After school was out in June, they were joined by Dixon's children. Aimee, 21 and just out of the Rhode Island School of Design, became her mother's aide-de-campaign, taking notes and making sure phone calls were answered. Drew, 19 and a student at Stanford, looked after advance work and fund-raising.
But titles, through those long months, were a formality in a decidedly informal operation. "We all worked seven or eight jobs for months at a time," Byrd recalled. "You had to ask people to do so much it was inhumane." They responded, in Byrd's view, out of sheer commitment to candidate and cause during the weeks when the city's attention was focused not on the campaign but on the drug and perjury trial of Marion Barry.
Dixon had been a mayoral campaign manager herself -- for Patricia Roberts Harris, her mentor, in 1982 -- so the potential for conflict with Byrd was considerable. What's more, as a candidate, "she had a campaign manager who was very committed to her but who had never run a campaign," Byrd said.
Evidently she repaid his commitment. "Had I not had her confidence I would not have stayed," he said, "and I would not have had the confidence of others" in the campaign. "I stayed in the middle and kept the family together," he said.
Beyond that, he saw it as his task to "help her concentrate on being the candidate," something that in Byrd's view she does very well. "With all due deference to the others," he said, "she was clearly the best communicator... . They had 12 years or 16 years on the council to define themselves in the public eye. She had three weeks, once the trial was over."
Byrd's look says: You be the judge of who can communicate and who can't.

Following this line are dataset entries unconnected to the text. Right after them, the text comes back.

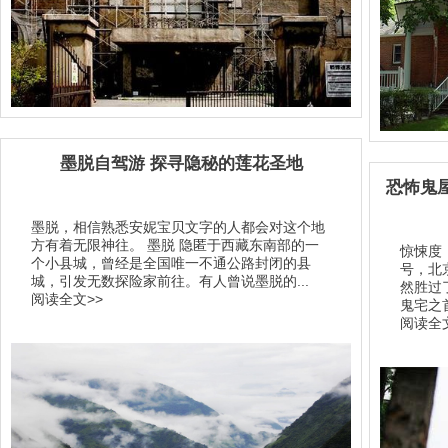
墨脱自驾游 探寻隐秘的莲花圣地
恐怖鬼
墨脱，相信熟悉安妮宝贝文字的人都会对这个地
方有着无限神往。 墨脱 隐匿于西藏东南部的一
惊悚度
个小县城，曾经是全国唯一不通公路封闭的县
号，北
城，引发无数探险家前往。有人曾说墨脱的...
然胜过
阅读全文>>
鬼宅之
阅读全文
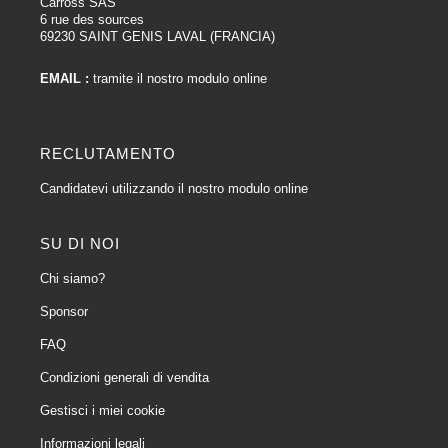
Carross SAS
6 rue des sources
69230 SAINT GENIS LAVAL (FRANCIA)
EMAIL :
tramite il nostro modulo online
RECLUTAMENTO
Candidatevi utilizzando il nostro modulo online
SU DI NOI
Chi siamo?
Sponsor
FAQ
Condizioni generali di vendita
Gestisci i miei cookie
Informazioni legali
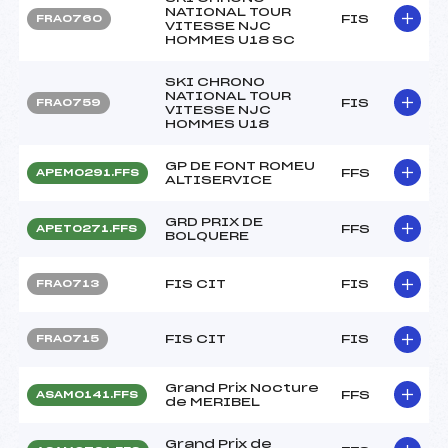
NATIONAL TOUR
FIS
FRA0760
VITESSE NJC
HOMMES U18 SC
SKI CHRONO
NATIONAL TOUR
FIS
FRA0759
VITESSE NJC
HOMMES U18
GP DE FONT ROMEU
FFS
APEM0291.FFS
ALTISERVICE
GRD PRIX DE
FFS
APET0271.FFS
BOLQUERE
FIS CIT
FIS
FRA0713
FIS CIT
FIS
FRA0715
Grand Prix Nocture
FFS
ASAM0141.FFS
de MERIBEL
Grand Prix de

For a man who knew all along Dixon would win, Byrd seems rather uncertain about what will happen to him should his candidate prevail, as expected, over Republican Maurice Turner in the general election. Or perhaps he's just being polite. "I haven't decided," he said. "If she feels I can serve her... ." His voice trailed off.
"I'm not a political professional. I don't want to be a career government employee," Byrd said. "I'll find another project. Everything in life I've wanted to be, I've already been. I've been a good son. I've been a good brother. I've got an angel watching over me."